Num mundo e numa sociedade movida pela produtividade, eficiência e metas cada vez mais ambiciosas, muitas vezes negligenciamos algo que é fundamental para o nosso bem-estar: a inutilidade. Ou será que deveríamos falar da utilidade do inútil?
Valorizamos o sucesso e a realização constante de tarefas úteis e atividades de valorização pessoal. Mais um desporto, mais uma formação, mais um livro, mais investimento em desenvolvimento pessoal… uma infinitude de coisas. Valorizamos a otimização do tempo, mas o paradoxo reside no facto de ser exatamente este estilo de vida que penaliza a nossa saúde mental.
A busca incessante pela produtividade é uma caraterística da sociedade moderna. O tempo é um recurso valioso, e muitos de nós acreditam que cada minuto deve ser gasto de maneira útil e eficiente. No entanto, essa obsessão pela produtividade tem um custo significativo para a nossa saúde mental. A constante pressão de cumprir metas e prazos leva ao stress e ansiedade, contribuindo para uma sociedade cada vez mais infeliz.
Em contrapartida, valorizar o “nada” (ou seja, fazer coisas que parecem não ter propósito) pode ser extremamente benéfico. Essas atividades inúteis podem incluir beber um chá, observar as nuvens ou simplesmente sentar-se em silêncio sem pensar em nada em particular. O valor dessas experiências reside na oportunidade de desconectar-se das pressões do quotidiano.

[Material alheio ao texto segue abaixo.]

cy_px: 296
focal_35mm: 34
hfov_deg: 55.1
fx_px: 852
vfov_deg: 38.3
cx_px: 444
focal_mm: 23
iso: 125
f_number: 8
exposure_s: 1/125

Fazer coisas inúteis não é um desperdício de tempo, é uma forma de recarregar a mente. Quando nos permitimos desacelerar e não nos preocuparmos com a eficácia das nossas ações, damos ao nosso cérebro um merecido descanso. Isto ajuda a reduzir a ansiedade, além de melhorar a nossa capacidade de concentração e criatividade
Atividades inúteis também podem servir como um terreno fértil para a criatividade e a inspiração. Grandes pensadores ao longo da história encontraram insights valiosos quando menos esperavam. Einstein, por exemplo, relatou que as suas melhores ideias surgiram durante longas caminhadas sem um propósito específico. A desconexão intencional permite que a nossa mente vagueie e faça conexões improváveis, alimentando a nossa imaginação.
A saúde mental não se limita apenas a evitar a ansiedade, também envolve a construção de resiliência mental. A capacidade de lidar com desafios e contratempos é crucial e o tempo gasto em atividades inúteis ajuda a desenvolver essa resiliência. Quando nos acostumamos a abraçar o “nada”, aprendemos a aceitar o inesperado e a viver o presente, em vez de nos prendermos ao futuro.

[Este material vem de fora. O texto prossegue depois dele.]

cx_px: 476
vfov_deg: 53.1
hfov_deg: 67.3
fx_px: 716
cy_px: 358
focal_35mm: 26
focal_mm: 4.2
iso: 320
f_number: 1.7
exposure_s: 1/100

Está na altura de interrompermos este ciclo e entrarmos em contracorrente em relação aos discursos motivacionais que nos dizem que devemos fazer mais, devemos praticar mais desporto, ler mais, ser mais produtivos, que nos ensinam como nos alimentarmos melhor, arrumar melhor a casa, cozinhar melhor ou comprar melhor. Chegou a hora de reservarmos tempo para atividades “inúteis”, já que elas são essenciais para manter o equilíbrio entre o dever e o prazer. Reservar tempo para atividades inúteis não é desperdício, é investimento na nossa saúde mental e no nosso bem-estar.